It got this high for a while but then when elections happened they had to lower it so the governor could be re-elected. It was inevitable prices would soar again when the politicians felt comfortable.

The news credits refinery problems and demand for the spike.....never avarice....never keen political planning. The people see through it.

Like stamps I wish the price would be determined for a set period of time. Raise it to $5 a gallon and don't touch it for 5 years. I would stand behind that. I could feel comfortable knowing the price has a structure I could anticipate. People would complain though. Lots of folks think we shouldn't be spending the money we do for fuel. Gasoline really is expensive though and it isn't fair for the government to shield us away from the true cost.

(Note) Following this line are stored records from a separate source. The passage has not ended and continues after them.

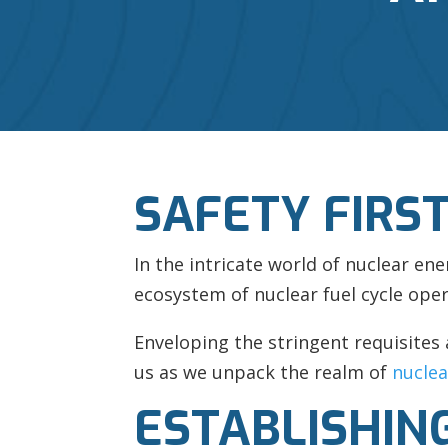
SAFETY FIRS
In the intricate world of nuclear en
ecosystem of nuclear fuel cycle oper
Enveloping the stringent requisites 
us as we unpack the realm of
nuclea
ESTABLISHING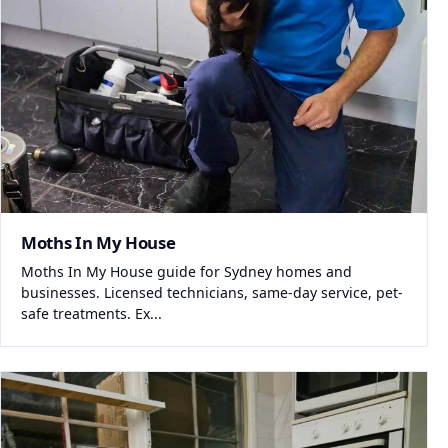
Moths In My House
Moths In My House guide for Sydney homes and
businesses. Licensed technicians, same-day service, pet-
safe treatments. Ex...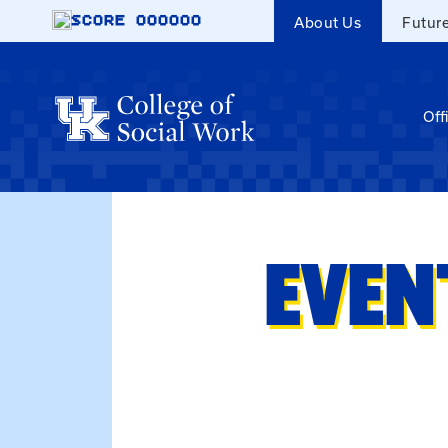
Skip to main content
SCORE
000000
About Us
Futur
Off
EVEN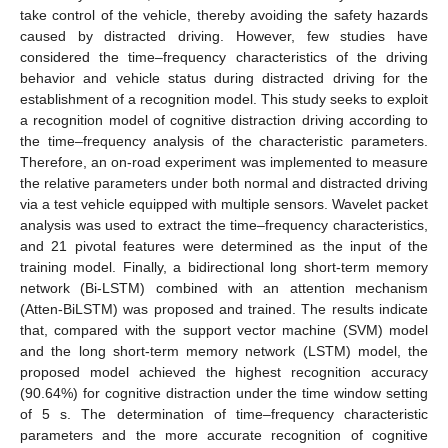
take control of the vehicle, thereby avoiding the safety hazards
caused by distracted driving. However, few studies have
considered the time–frequency characteristics of the driving
behavior and vehicle status during distracted driving for the
establishment of a recognition model. This study seeks to exploit
a recognition model of cognitive distraction driving according to
the time–frequency analysis of the characteristic parameters.
Therefore, an on-road experiment was implemented to measure
the relative parameters under both normal and distracted driving
via a test vehicle equipped with multiple sensors. Wavelet packet
analysis was used to extract the time–frequency characteristics,
and 21 pivotal features were determined as the input of the
training model. Finally, a bidirectional long short-term memory
network (Bi-LSTM) combined with an attention mechanism
(Atten-BiLSTM) was proposed and trained. The results indicate
that, compared with the support vector machine (SVM) model
and the long short-term memory network (LSTM) model, the
proposed model achieved the highest recognition accuracy
(90.64%) for cognitive distraction under the time window setting
of 5 s. The determination of time–frequency characteristic
parameters and the more accurate recognition of cognitive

Maybe that's it.....maybe the government needs to get out of the fuel business altogether and we will pay for fuel what it really costs.....does anyone know what it really costs?

I meant in dollars....not gallons of blood.

1 Comments:

Anonymous Anonymous said...

Gasoline Economics 101

The demand for gasoline is inelastic in the short run. That is, it takes a large increase in price to reduce consumer demand even a little in the near term. Economists calculate that short-term price elasticity for gasoline is about -0.05. That is, if prices go up 1 percent, consumer demand will decrease in the short term by only one-twentieth of 1 percent.

Accordingly, when the demand for gasoline outstrips the available supply (even by just a little), prices have to go up a lot in order to keep the gasoline pumps from literally running dry. Thus, if local gasoline supplies are 2-3 percent below where they need to be to meet unmoderated consumer demand - the figure most market analysts believe to be correct for the Milwaukee/Chicago area - price would have to jump by more than 50 percent in order to prevent spot shortages.

Prices, remember, are used to allocate scarce goods. Although demand for gasoline is far more elastic in the long run, in the short run, small disparities in supply and demand (in either direction) will always by necessity have a large impact on prices.

Thus, we know all we need to know to explain the supposed mystery of retail gasoline prices in the Milwaukee/Chicago area. OPEC production cutbacks and surging world oil demand have driven the price of oil from around $10 a barrel in the winter of 1998/99 to around $30 a barrel today, adding 50-60 cents to the price of gasoline per gallon. Pipeline ruptures and production shortfalls have further reduced Milwaukee/Chicago supplies by 2-3 percent, which -- given the inelasticities of demand - explains the 50 cent difference between peak regional gasoline prices and national average gasoline prices.